Padahal, jika masyarakat sudah ada di DPT, maka C pemberitahuan tidak wajib. Sebab syarat memilih hanya DPT dan KTP.

“Bahkan ada masalah yang menyatakan di tempatnya itu bahwa banyak yang tidak diberikan C pemberitahuan, dan mereka tidak hadir ke TPS,” bebernya.

Money Politics

Mantan Ketua Bawaslu Kaltim itu lebih jauh menerangkan anggapan potensi besar terjadinya praktik kecurangan di Pilkada 2024.

Alasannya, karena Pilgub dan Pilwali atau Pilbup bergandengan. Maka itu artinya, kalau calon tunggal asumsi kecurangannya kecil.

Padahal, misalnya, di Samarinda indeks kerawanan Pilkada-nya cukup tinggi. Daerah ini rawan money politics. Sebab memang DPT terbesar se-Kaltim.

”Jadi memang Samarinda ini merupakan pangsa pasar yang ideal untuk diperjuangkan,” katanya.

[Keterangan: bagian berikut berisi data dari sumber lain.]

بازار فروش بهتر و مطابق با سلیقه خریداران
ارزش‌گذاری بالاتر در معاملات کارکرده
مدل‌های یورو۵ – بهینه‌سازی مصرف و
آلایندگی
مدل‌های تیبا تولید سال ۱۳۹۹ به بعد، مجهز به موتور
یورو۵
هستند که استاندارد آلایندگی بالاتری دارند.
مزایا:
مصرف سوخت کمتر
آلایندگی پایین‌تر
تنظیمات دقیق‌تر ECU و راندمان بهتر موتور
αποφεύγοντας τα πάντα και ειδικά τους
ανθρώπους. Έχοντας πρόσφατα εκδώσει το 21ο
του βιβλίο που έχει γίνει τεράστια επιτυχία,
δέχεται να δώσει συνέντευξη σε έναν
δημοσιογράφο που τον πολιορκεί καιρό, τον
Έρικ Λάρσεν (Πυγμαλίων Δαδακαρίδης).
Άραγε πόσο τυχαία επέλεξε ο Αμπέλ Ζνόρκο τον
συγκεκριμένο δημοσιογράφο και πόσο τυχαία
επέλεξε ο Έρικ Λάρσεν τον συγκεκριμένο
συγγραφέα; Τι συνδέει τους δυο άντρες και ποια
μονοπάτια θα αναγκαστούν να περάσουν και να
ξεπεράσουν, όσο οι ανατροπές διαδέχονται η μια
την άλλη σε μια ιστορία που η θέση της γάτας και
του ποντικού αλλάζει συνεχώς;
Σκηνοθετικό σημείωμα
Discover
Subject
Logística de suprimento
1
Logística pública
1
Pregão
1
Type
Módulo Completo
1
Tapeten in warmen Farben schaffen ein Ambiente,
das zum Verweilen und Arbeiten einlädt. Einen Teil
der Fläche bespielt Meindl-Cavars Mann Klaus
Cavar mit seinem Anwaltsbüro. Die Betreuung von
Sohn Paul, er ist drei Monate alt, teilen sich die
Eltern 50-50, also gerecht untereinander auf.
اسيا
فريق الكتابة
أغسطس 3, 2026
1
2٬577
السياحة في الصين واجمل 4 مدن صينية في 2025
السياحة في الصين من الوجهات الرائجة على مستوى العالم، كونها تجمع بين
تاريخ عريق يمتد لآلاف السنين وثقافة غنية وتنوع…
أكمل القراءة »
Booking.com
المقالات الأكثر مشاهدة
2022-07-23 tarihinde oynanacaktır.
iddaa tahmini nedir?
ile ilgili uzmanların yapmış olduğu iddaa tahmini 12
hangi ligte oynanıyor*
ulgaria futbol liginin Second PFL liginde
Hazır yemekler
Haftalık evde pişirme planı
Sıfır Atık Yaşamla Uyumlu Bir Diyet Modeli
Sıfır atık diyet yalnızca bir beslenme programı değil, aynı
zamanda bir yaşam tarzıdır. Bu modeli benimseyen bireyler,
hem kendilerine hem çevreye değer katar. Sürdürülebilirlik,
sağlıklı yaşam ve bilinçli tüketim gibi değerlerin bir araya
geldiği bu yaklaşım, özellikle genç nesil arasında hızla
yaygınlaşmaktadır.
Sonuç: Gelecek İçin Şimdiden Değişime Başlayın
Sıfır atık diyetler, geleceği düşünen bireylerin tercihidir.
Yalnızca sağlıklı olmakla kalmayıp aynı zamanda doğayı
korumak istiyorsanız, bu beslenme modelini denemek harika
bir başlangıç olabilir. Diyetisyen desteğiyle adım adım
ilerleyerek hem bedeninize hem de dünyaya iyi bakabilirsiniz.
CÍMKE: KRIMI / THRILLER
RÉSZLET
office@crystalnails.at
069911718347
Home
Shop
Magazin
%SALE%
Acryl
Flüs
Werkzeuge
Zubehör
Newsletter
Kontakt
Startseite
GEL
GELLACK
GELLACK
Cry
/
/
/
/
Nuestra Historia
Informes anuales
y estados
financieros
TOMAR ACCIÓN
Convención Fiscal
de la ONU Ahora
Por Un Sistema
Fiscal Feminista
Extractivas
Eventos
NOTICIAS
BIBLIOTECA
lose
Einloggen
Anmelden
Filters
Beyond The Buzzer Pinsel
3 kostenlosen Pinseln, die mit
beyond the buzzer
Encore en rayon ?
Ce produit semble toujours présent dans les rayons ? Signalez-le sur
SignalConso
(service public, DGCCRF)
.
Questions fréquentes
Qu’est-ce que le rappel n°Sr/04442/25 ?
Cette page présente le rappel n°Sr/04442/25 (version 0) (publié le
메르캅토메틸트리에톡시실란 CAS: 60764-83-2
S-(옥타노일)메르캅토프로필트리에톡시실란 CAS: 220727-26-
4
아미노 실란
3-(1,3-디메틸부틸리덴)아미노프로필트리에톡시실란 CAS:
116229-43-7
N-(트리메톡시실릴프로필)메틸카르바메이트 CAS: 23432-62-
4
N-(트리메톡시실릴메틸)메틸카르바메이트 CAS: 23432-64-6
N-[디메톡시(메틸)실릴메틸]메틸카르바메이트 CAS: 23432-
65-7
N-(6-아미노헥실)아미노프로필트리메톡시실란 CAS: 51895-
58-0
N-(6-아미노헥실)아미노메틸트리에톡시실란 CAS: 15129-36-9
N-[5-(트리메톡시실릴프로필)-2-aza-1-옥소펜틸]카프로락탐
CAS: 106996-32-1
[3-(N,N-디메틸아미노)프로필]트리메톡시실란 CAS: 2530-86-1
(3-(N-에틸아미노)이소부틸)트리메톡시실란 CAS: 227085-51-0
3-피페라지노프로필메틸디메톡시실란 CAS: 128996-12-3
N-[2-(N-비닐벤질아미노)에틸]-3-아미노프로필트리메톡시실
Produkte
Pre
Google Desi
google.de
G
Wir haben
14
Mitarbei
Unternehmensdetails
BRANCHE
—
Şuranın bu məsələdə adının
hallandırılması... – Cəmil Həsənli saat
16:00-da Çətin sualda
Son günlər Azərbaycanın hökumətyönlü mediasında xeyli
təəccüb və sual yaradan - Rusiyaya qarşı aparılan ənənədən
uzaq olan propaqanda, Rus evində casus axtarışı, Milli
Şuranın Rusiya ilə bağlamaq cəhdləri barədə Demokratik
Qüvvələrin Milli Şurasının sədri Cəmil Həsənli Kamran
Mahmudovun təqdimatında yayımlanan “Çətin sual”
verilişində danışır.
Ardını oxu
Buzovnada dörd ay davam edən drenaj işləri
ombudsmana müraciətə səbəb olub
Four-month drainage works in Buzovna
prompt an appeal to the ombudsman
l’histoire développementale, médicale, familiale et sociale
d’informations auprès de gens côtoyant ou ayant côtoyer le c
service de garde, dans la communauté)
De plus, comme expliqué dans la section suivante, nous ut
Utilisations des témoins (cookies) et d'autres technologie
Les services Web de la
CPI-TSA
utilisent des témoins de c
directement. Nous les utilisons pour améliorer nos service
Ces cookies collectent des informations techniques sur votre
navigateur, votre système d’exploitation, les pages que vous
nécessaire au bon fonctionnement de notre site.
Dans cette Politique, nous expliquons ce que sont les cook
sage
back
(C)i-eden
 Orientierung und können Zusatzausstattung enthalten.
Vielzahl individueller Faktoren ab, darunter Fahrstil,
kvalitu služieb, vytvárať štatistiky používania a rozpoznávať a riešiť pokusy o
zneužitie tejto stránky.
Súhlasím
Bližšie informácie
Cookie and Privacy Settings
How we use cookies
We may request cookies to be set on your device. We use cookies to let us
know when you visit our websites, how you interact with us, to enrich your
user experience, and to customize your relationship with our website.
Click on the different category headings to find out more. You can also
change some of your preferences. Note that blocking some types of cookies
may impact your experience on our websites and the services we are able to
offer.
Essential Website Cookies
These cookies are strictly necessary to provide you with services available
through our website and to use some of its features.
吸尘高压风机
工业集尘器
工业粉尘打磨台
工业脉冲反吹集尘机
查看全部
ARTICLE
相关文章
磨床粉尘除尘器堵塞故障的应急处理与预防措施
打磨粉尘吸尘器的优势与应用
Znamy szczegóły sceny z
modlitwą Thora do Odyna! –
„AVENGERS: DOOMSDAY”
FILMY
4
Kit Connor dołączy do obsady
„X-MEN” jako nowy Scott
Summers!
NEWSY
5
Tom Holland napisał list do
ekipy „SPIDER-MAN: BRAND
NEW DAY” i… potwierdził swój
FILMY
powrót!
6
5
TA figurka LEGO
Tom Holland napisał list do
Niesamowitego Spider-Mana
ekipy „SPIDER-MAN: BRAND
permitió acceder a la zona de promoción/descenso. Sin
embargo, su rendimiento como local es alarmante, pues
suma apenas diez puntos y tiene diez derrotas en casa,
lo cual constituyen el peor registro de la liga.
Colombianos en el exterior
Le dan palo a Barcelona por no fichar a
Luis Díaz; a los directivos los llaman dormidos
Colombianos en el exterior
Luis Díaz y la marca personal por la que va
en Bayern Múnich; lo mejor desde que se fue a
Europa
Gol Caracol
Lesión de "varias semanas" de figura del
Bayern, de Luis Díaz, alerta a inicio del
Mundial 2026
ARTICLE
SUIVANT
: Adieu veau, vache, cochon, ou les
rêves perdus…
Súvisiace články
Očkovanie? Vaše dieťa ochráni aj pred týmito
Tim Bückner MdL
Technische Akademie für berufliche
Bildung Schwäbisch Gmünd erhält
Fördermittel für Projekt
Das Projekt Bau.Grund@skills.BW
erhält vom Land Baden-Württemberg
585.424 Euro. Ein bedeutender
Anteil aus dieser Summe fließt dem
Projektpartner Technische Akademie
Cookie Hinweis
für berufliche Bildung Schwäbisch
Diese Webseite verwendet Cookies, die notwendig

Memang, kalau dihitung-hitung, yang bisa menjadi Gubernur adalah mereka yang menguasai 3 daerah, yaitu Samarinda, Balikpapan, dan Kukar.

“Ini hampir 50 persen jumlah DPT-nya,” jelasnya.

Bahkan Ipul menyayangkan, di Samarinda terjadi praktik money politics. Tapi tidak ada yang terjerat hukum.

Kalau dikomparasi dengan Pilkada 2020 misalnya, di Berau ada yang terpidana.

“Sampai inkrah (berkekuatan hukum tetap) karena praktik money politics,” jelasnya.

Partisipasi Pemilih

Berikutnya soal partisipasi pemilih. Dia menyoroti bahwa memang ada peningkatan pemilih, khususnya di Samarinda.

Alasannya karena Pilgub dan Pilwali bersamaan. Tapi harus lebih dahulu disurvei. Harus mencari variabel yang jelas. Apakah karena Pilgub-nya atau karena Pilwali-nya.

“Tapi asumsi saya secara akademis, lebih kepada Pilgubnya. Karena uji fenomenanya, dua kali Pilwali (Samarinda) sebelumnya yang lebih dari 1 paslonnya rata-rata rendah. Posisi 3 terendah di Kaltim. Padahal DPT-nya paling banyak,” urainya.

Perbanyak Bimtek KPPS

Masalah lain terjadinya Pemungutan Suara Ulang (PSU). Ini karena kesengajaan melanggar, atau juga karena human error atau ketidakpahaman. Terutama mereka yang ada di Adhoc.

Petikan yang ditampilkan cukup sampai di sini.